Data for review
----
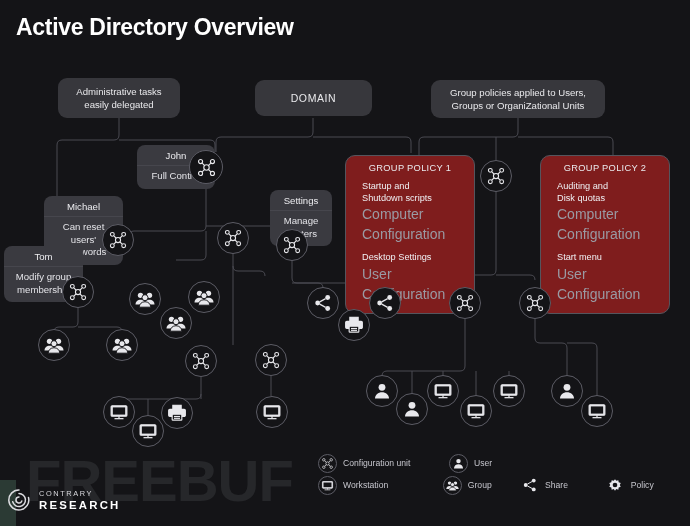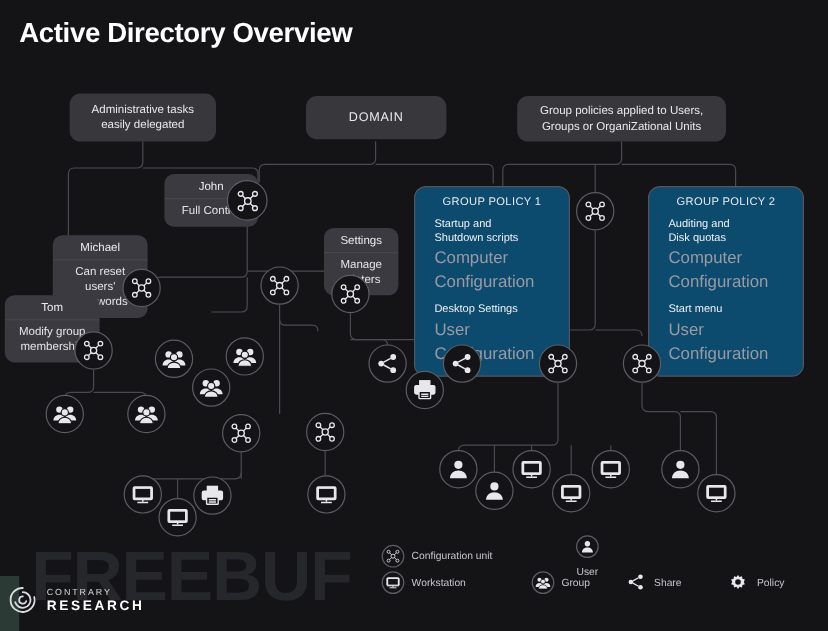--- a/index.html
+++ b/index.html
@@ -45,21 +45,21 @@
   }
   .pcard .pm {
     font-size:9.6px; line-height:12.5px; text-align:center;
     padding:4px 10px 6px; color:#e3e3e7;
     border-top:1px solid #46464d;
   }
 
   
   .gp {
     position:absolute; border:1px solid #55555d;
-    border-radius:10px; background:#0c4a6e;
+    border-radius:10px; background:#7f1d1d;
     padding:7px 9px 9px;
   }
   .gp .gptitle {
     font-size:9.3px; text-align:center; letter-spacing:.3px;
     color:#eaeaee; margin-bottom:7px;
   }
   .gp .row { display:flex; align-items:flex-start; gap:7px; margin-bottom:7px; }
   .gp .row:last-child { margin-bottom:0; }
   .gp .row .txt { padding-top:1px; }
   .gp .pname { font-size:9.2px; line-height:11.5px; color:#f0f0f3; }
@@ -575,21 +575,21 @@
                 <circle cx="18.8" cy="18.8" r="2.3"></circle>
         <line x1="7" y1="7" x2="9.9" y2="9.9"></line>
                 <line x1="17" y1="7" x2="14.1" y2="9.9"></line>
         <line x1="7" y1="17" x2="9.9" y2="14.1"></line>
                 <line x1="17" y1="17" x2="14.1" y2="14.1"></line>
       </g>
             </svg>
           </div>
           <span class="lgl">Configuration unit</span>
         </div>
-        <div class="lgitem" style="width: 81px; flex-direction: column;">
+        <div class="lgitem" style="width: 81px;">
           <div class="lgcirc">
             <svg width="13" height="13" viewBox="0 0 24 24">
               <g fill="#e8e8ec">
         <circle cx="12" cy="7.6" r="4.1"></circle>
         <path d="M3.6 21c0-4.6 3.8-7.6 8.4-7.6s8.4 3 8.4 7.6z"></path>
       </g>
             </svg>
           </div>
           <span class="lgl">User</span>
         </div>

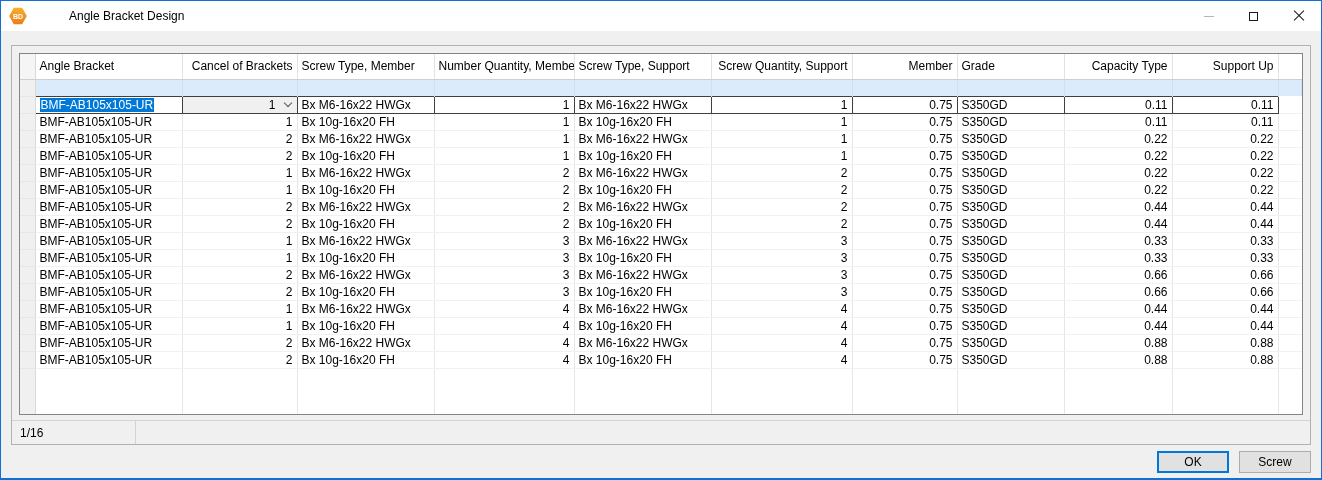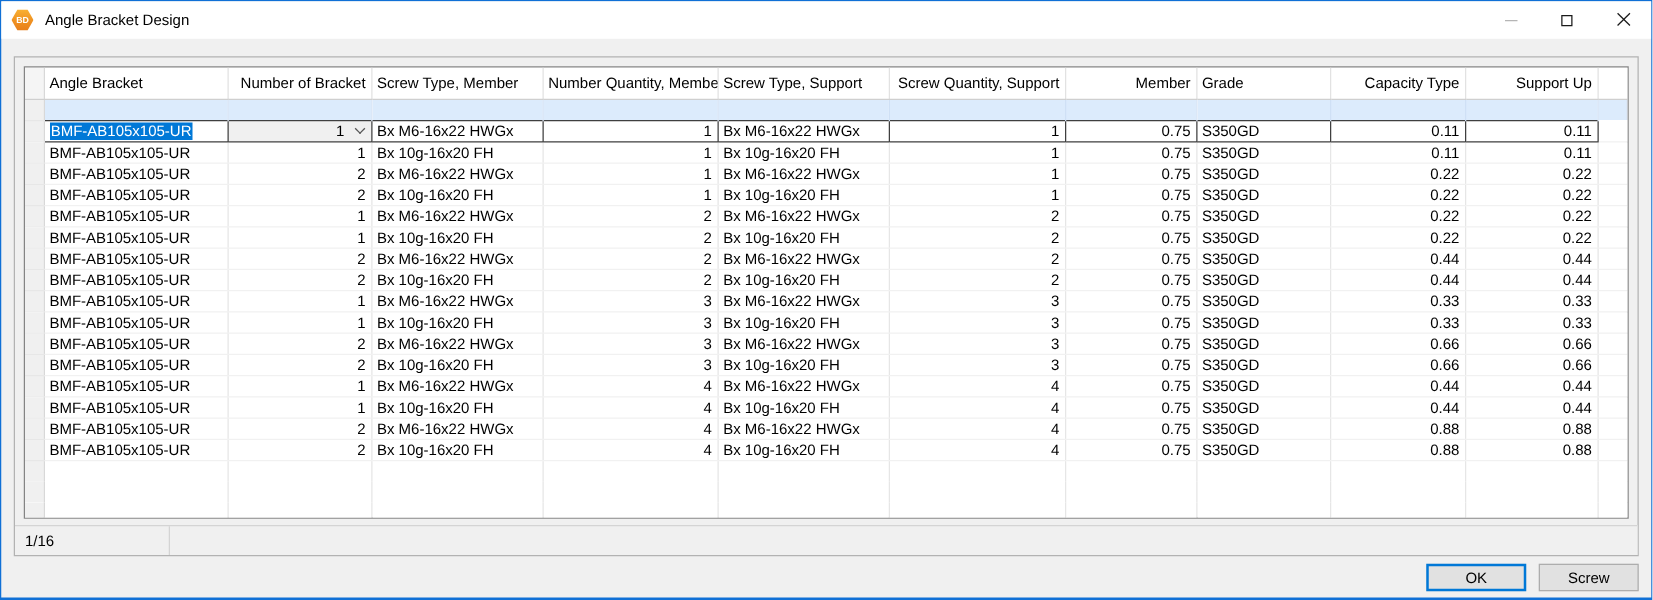--- a/index.html
+++ b/index.html
@@ -10,21 +10,21 @@
     background:#e8e8e8;
   }
   .window {
     width:1322px; height:480px;
     border:1px solid #1070d6; border-bottom-width:2px;
     background:#f0f0f0;
     display:flex; flex-direction:column;
     overflow:hidden;
   }
   
-  .titlebar { height:30px; background:#ffffff; display:flex; align-items:center; flex:0 0 auto; }
+  .titlebar { height:30px; background:#ffffff; display:flex; align-items:center; flex:0 0 auto;gap:33px; }
   .app-icon {
     width:18px; height:18px; margin-left:8px;
     clip-path: polygon(27% 4%, 73% 4%, 99% 50%, 73% 96%, 27% 96%, 1% 50%);
     background: linear-gradient(180deg,#f9b233 0%, #ef9122 55%, #e87e1b 100%);
     color:#fff; font-size:7px; font-weight:bold;
     display:flex; align-items:center; justify-content:center;
   }
   .title-text { margin-left:9px; font-size:12px; color:#000; }
   .caption-buttons { margin-left:auto; display:flex; height:30px; }
   .cap-btn { width:45px; height:30px; display:flex; align-items:center; justify-content:center; }
@@ -80,21 +80,21 @@
     margin-top:auto; height:24px; flex:0 0 auto;
     border-top:1px solid #d4d4d4;
     display:flex; align-items:center;
     background:#f0f0f0; font-size:12px;gap:24px;
   }
   .status-pane { width:124px; height:100%; display:flex; align-items:center; padding-left:8px; border-right:1px solid #d4d4d4; }
   .status-rest { flex:1; height:100%; }
   
   .footer { flex:1; display:flex; align-items:center; justify-content:flex-end; padding-right:10px; gap:10px; }
   .btn {
-    width:80px; height:22px;
+    width:72px; height:22px;
     background:#e1e1e1; border:1px solid #adadad;
     font-family:"Liberation Sans", sans-serif; font-size:12px; color:#000;
     display:flex; align-items:center; justify-content:center;
     padding:0;
   }
   .btn.default { border:2px solid #0078d7; }
 </style>
 </head>
 <body>
 
@@ -135,21 +135,21 @@
             <col style="width:105px">
             <col style="width:107px">
           <col style="width:108px">
             <col style="width:106px">
             <col>
         </colgroup>
         <thead>
           <tr id="grid-head">
               <th class="corner"></th>
               <th class="al">Angle Bracket</th>
-              <th class="ar">Number of Bracket</th>
+              <th class="ar">Cancel of Brackets</th>
               <th class="al">Screw Type, Member</th>
               <th class="ar">Number Quantity, Member</th>
               <th class="al">Screw Type, Support</th>
               <th class="ar">Screw Quantity, Support</th>
               <th class="ar">Member</th>
               <th class="al">Grade</th>
               <th class="ar">Capacity Type</th>
               <th class="ar">Support Up</th>
               <th class="filler"></th>
             </tr>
----
Task brief
Without any pictures, output exactly the lines from the start of the material through the line that contains "clip-path: polygon(27% 4%, 73%", and only those.

Result of this task
--- a/index.html
+++ b/index.html
@@ -45,21 +45,21 @@
   }
   .pcard .pm {
     font-size:9.6px; line-height:12.5px; text-align:center;
     padding:4px 10px 6px; color:#e3e3e7;
     border-top:1px solid #46464d;
   }
 
   
   .gp {
     position:absolute; border:1px solid #55555d;
-    border-radius:10px; background:#0c4a6e;
+    border-radius:10px; background:#7f1d1d;
     padding:7px 9px 9px;
   }
   .gp .gptitle {
     font-size:9.3px; text-align:center; letter-spacing:.3px;
     color:#eaeaee; margin-bottom:7px;
   }
   .gp .row { display:flex; align-items:flex-start; gap:7px; margin-bottom:7px; }
   .gp .row:last-child { margin-bottom:0; }
   .gp .row .txt { padding-top:1px; }
   .gp .pname { font-size:9.2px; line-height:11.5px; color:#f0f0f3; }
@@ -575,21 +575,21 @@
                 <circle cx="18.8" cy="18.8" r="2.3"></circle>
         <line x1="7" y1="7" x2="9.9" y2="9.9"></line>
                 <line x1="17" y1="7" x2="14.1" y2="9.9"></line>
         <line x1="7" y1="17" x2="9.9" y2="14.1"></line>
                 <line x1="17" y1="17" x2="14.1" y2="14.1"></line>
       </g>
             </svg>
           </div>
           <span class="lgl">Configuration unit</span>
         </div>
-        <div class="lgitem" style="width: 81px; flex-direction: column;">
+        <div class="lgitem" style="width: 81px;">
           <div class="lgcirc">
             <svg width="13" height="13" viewBox="0 0 24 24">
               <g fill="#e8e8ec">
         <circle cx="12" cy="7.6" r="4.1"></circle>
         <path d="M3.6 21c0-4.6 3.8-7.6 8.4-7.6s8.4 3 8.4 7.6z"></path>
       </g>
             </svg>
           </div>
           <span class="lgl">User</span>
         </div>

--- a/index.html
+++ b/index.html
@@ -10,21 +10,21 @@
     background:#e8e8e8;
   }
   .window {
     width:1322px; height:480px;
     border:1px solid #1070d6; border-bottom-width:2px;
     background:#f0f0f0;
     display:flex; flex-direction:column;
     overflow:hidden;
   }
   
-  .titlebar { height:30px; background:#ffffff; display:flex; align-items:center; flex:0 0 auto; }
+  .titlebar { height:30px; background:#ffffff; display:flex; align-items:center; flex:0 0 auto;gap:33px; }
   .app-icon {
     width:18px; height:18px; margin-left:8px;
     clip-path: polygon(27% 4%, 73% 4%, 99% 50%, 73% 96%, 27% 96%, 1% 50%);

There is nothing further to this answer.